The Fund was used to train 40 young women in how to make soap and herbs from olive oil, as well as sales and marketing. Two of these women were particularly promising with their entrepreneurial skills, so part of the grant was used to purchase production equipment, which they took home. We visited them to see how they were doing.
They had certainly cranked out a lot of soap! At an exhibition in Kuwait, they had sold hundreds of pieces of soap and olive oil bottles, as well as 1000 kg of dried herbs!

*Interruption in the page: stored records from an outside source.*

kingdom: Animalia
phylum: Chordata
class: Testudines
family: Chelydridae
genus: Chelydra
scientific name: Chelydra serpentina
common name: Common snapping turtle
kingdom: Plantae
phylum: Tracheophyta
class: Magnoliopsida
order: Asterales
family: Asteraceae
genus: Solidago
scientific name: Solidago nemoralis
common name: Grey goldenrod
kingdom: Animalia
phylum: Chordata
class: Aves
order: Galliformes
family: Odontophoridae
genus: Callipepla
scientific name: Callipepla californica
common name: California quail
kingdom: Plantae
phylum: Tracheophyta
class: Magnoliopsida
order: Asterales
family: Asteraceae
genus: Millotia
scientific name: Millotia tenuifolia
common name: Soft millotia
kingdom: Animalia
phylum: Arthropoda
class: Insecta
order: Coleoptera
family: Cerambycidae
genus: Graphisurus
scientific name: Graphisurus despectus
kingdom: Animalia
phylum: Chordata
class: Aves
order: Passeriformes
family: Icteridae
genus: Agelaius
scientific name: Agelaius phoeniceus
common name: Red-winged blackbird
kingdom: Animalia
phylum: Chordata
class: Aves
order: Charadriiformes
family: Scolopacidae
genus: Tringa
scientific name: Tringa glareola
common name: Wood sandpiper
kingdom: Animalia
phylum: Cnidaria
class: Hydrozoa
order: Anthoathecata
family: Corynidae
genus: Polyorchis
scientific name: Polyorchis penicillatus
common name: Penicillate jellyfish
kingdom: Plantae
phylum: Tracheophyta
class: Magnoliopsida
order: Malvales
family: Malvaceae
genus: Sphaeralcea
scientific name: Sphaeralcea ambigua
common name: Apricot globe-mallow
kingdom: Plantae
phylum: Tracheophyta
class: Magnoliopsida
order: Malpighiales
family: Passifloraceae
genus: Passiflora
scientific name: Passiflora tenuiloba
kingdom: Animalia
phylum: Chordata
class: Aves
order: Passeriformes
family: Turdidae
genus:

Unfortunately, their costs were also very high, as they had to travel to Kuwait.
The women were motivated, hard working, and had learned their skills well. Unfortunately, about this time Mercy Corps had to pull out their local representation, and so they had been left adrift to learn about marketing and sales the hard way. It didn't help that Israel also made it very difficult and expensive to export products, further increasing their costs. We haven't given up, but one of the lessons we learned, unfortunately at their expense, is the importance of stable local representation for these long projects.
Worth adding as a footnote: three of the other Phoenix Fund pilot projects were going much better, precisely because they did have this local representation. This included Mongolia, Guatemala, and Kyrgyzstan. I'll try to write them up some other time.
The Conflict
It's hard to spend much time in the Palestine area without seeing signs of the conflict everywhere. I left with a feeling that the well-meaning Group of Four "Road Map for Peace" was doomed. Those on the ground had long since given up and were resigned to a conflict, a very violent one, sometime in the future. I made a point of talking to local Palestinian youth, particularly those in their late teens and twenties, and walked away dismayed at the anger and violence bottled up within. They were beyond listening.
Perhaps even more frightening, is that even the very old, had been radicalized. In particular, we talked with the director of a local pharmacy supply company, a Palestinian perhaps in his early 60s and with a lot to lose, who had become a Hamas supporter.
Epilogue
When we returned, Tom, Fred, Mike and I were concerned enough with what we saw that we made a point of visiting our two senators, Gordon Smith and Ron Wyden. Our main messages were that, first, the wall has become an economic weapon, designed to make life economically unviable for the Palestinians. Second, that with the boycott of Hamas and the resultant inability for the Palestinian government to pay its many employees, there was a coming humanitarian crisis, a crisis that we needed to be prepared for.
Unfortunately, the soap ladies continue to fend for themselves, as Mercy Corps still does not have any local representation.